Closing Thoughts: A new SIG on computers & learning?

On the final day of the conference, I invited “anyone thinking about computing education” to meet up at break so people could meet each other and discuss the future of papers on learning at CHI. In total, 10 professors and students from Univ of Washington, Northwestern, New Castle London, Nebraska Omaha, and Auckland (New Zealand) met. Profs. Brian Dorn and Jason Yip noted that CHI is responding to an increase in papers relating to learning and is forming a paper reviewing subcommittee on families and learning for next year. We identified that CHI was an opportunity to disseminate findings on the design and understanding of learning experiences, and that more could be done to support the learning scientists. To better support the learning sciences within the HCI domain, we plan to create a special interest group (SIG) within CHI. Details forthcoming, but please reach out to me if you are interested in learning more! (pun definitely intended)

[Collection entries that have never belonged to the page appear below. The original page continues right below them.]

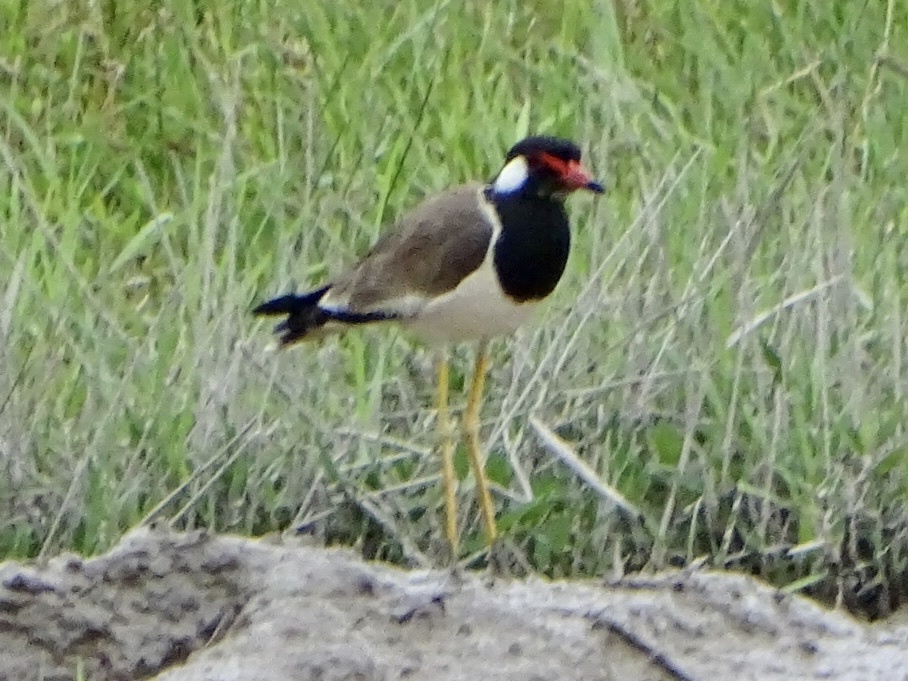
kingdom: Animalia
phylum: Chordata
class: Aves
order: Charadriiformes
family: Charadriidae
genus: Vanellus
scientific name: Vanellus indicus
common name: Red-wattled lapwing
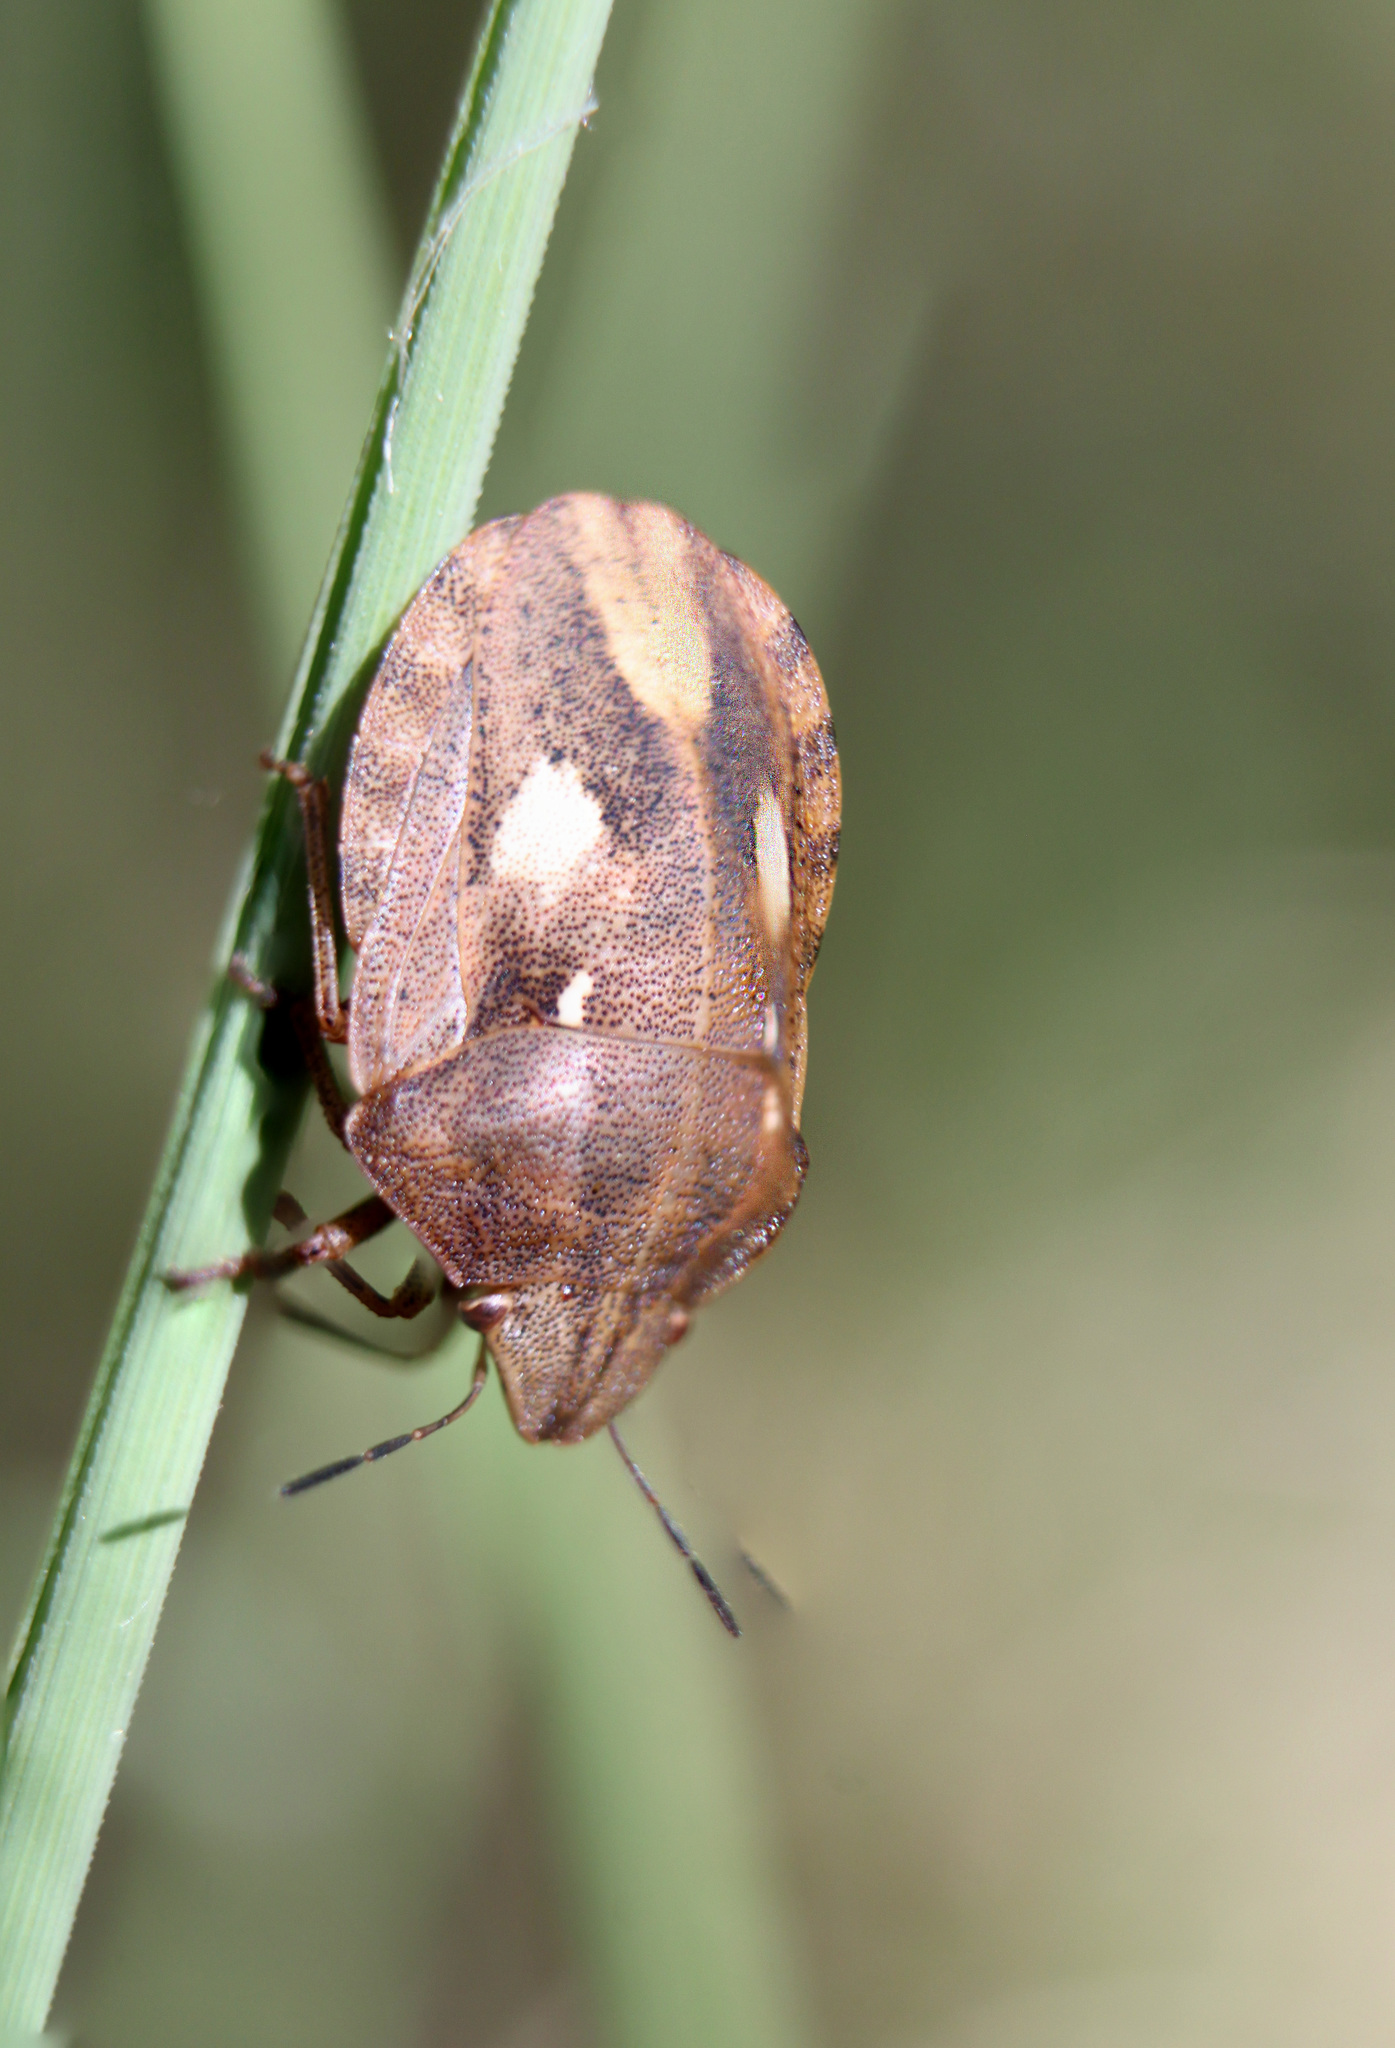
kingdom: Animalia
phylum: Arthropoda
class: Insecta
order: Hemiptera
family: Scutelleridae
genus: Eurygaster
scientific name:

CHI community joining Choir! Choir! Choir! on stage to sing “Sweet Caroline.” Shivers. Literal. Shivers.

CHI’s large and diverse community has lots of open-minded researchers thinking about learning that you would otherwise miss because learning is not their primary emphasis (so they don’t submit to learning conferences). So to sum up, I encourage researchers thinking about learning and learner interactions with technology to engage with CHI because you will walk away with new perspectives and connections!